My Aunt raised me and cooked eggplant.
She loved eggplant -
(This widely cultivated herb, this ally of potato.)
- and cooked it weekly in unvarying manner:
On a deep-black frying pan purchased at the height of the Depression.
Positioned in the pan’s center atop the most minimal gas flame,
The tumorous mass would sit from morn to dusk,
Its purplish flesh stretching thin as its internal gases ought escape.

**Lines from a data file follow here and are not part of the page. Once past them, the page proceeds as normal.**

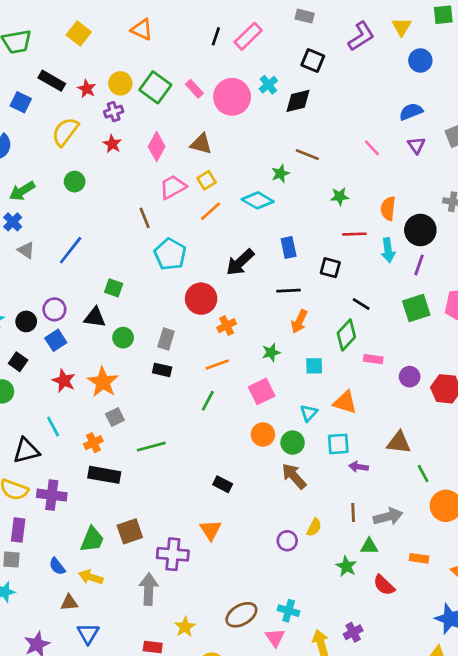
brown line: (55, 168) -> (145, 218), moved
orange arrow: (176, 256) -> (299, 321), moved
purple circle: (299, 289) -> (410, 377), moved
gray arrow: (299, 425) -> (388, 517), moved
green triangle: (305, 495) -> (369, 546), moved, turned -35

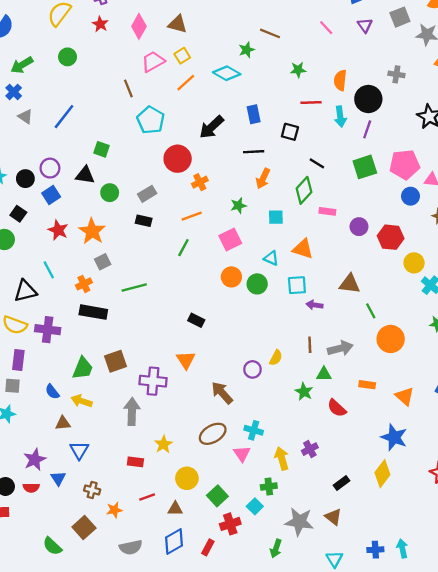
gray rectangle: (166, 339) -> (147, 194), turned 42
cyan triangle: (309, 413) -> (271, 258), turned -49
brown arrow: (294, 476) -> (222, 393), moved

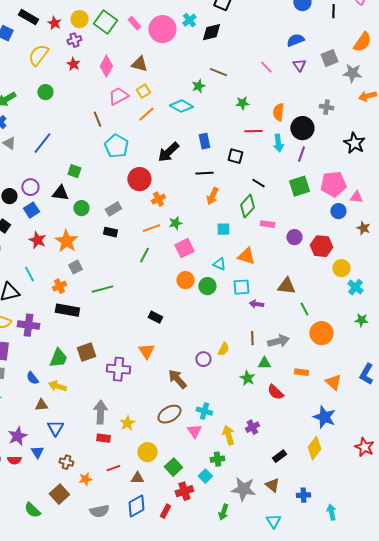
green star: (238, 206) -> (175, 223), moved
gray arrow: (132, 412) -> (100, 412), moved
blue cross: (375, 550) -> (303, 495), moved

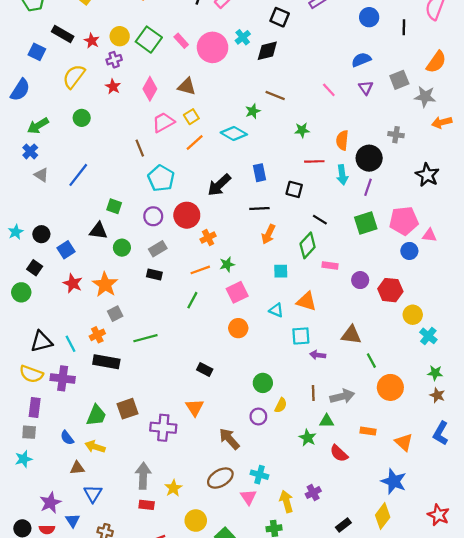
purple circle: (30, 187) -> (153, 216), moved
brown star: (363, 228) -> (437, 395), moved
cyan line: (29, 274) -> (70, 344), moved
green circle: (207, 286) -> (263, 383), moved

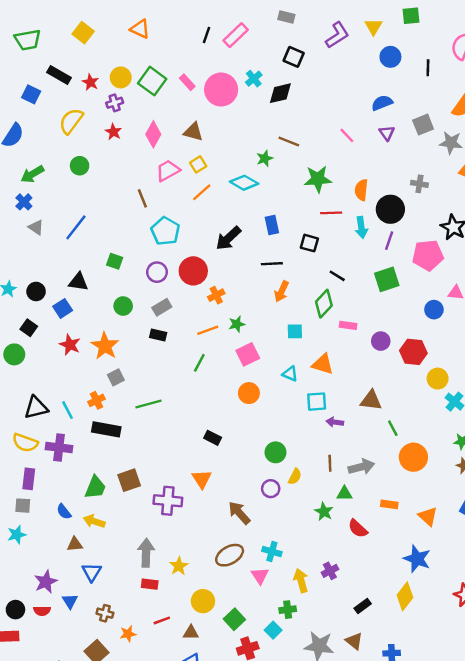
green star: (302, 130) -> (318, 179), size x1.6
pink pentagon: (404, 221) -> (428, 255), moved
black triangle: (98, 231) -> (78, 282), moved

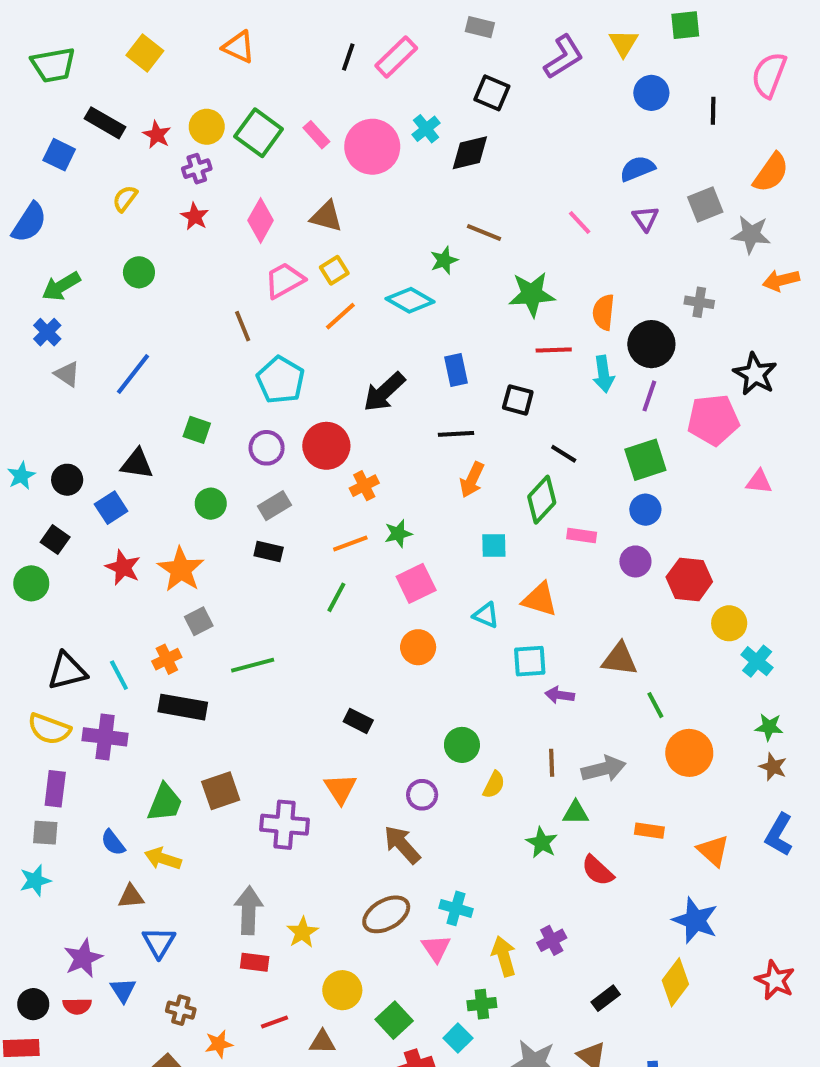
yellow semicircle: (71, 121) -> (125, 199), size x0.6
blue circle: (434, 310) -> (645, 510), moved
purple circle: (271, 489) -> (422, 795), moved

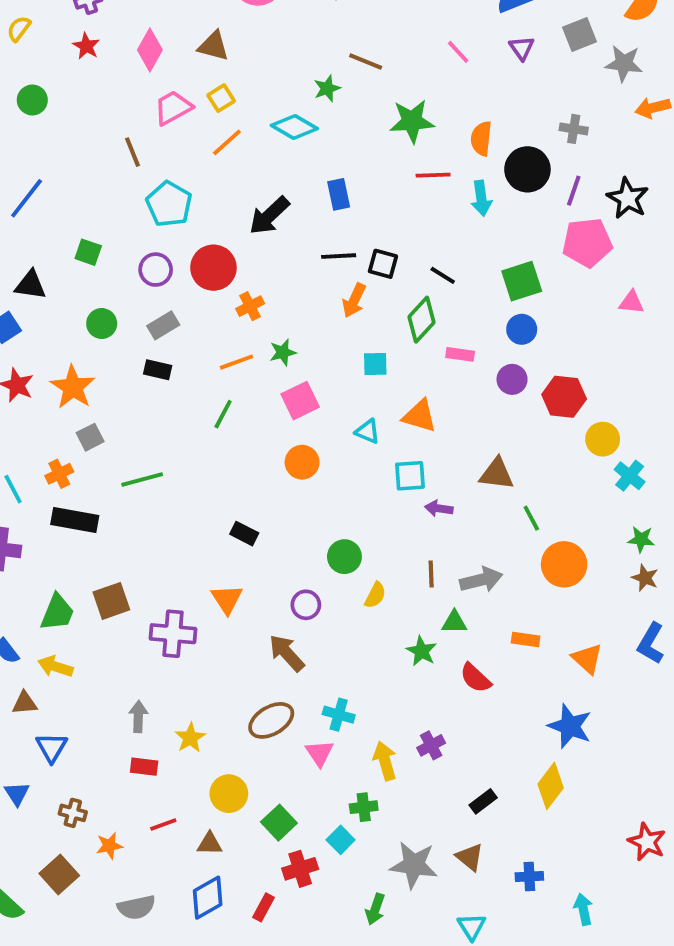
purple line: (649, 396) -> (574, 191), moved
black square: (518, 400) -> (383, 264), moved
gray arrow: (249, 910) -> (138, 717), size x0.7
red star: (775, 980) -> (647, 842), moved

And long before it exploded, revealing its moist dark leprous flesh,
It filled all our apartment with its dying breath,
The stink of a tortured entity.
A stink of blackening purple,
Permeating every pore, animate and inanimate,
Assaulting the nose and the Spirit in progressive waves,
Promising garbage, Hell and ennui.
And to my fun-loving friends,
Who knowing of my disinclination,
Reveled in their successful mission,
I attached not a little of this historical stink.
Until the antidotal arrival of coffee and desert.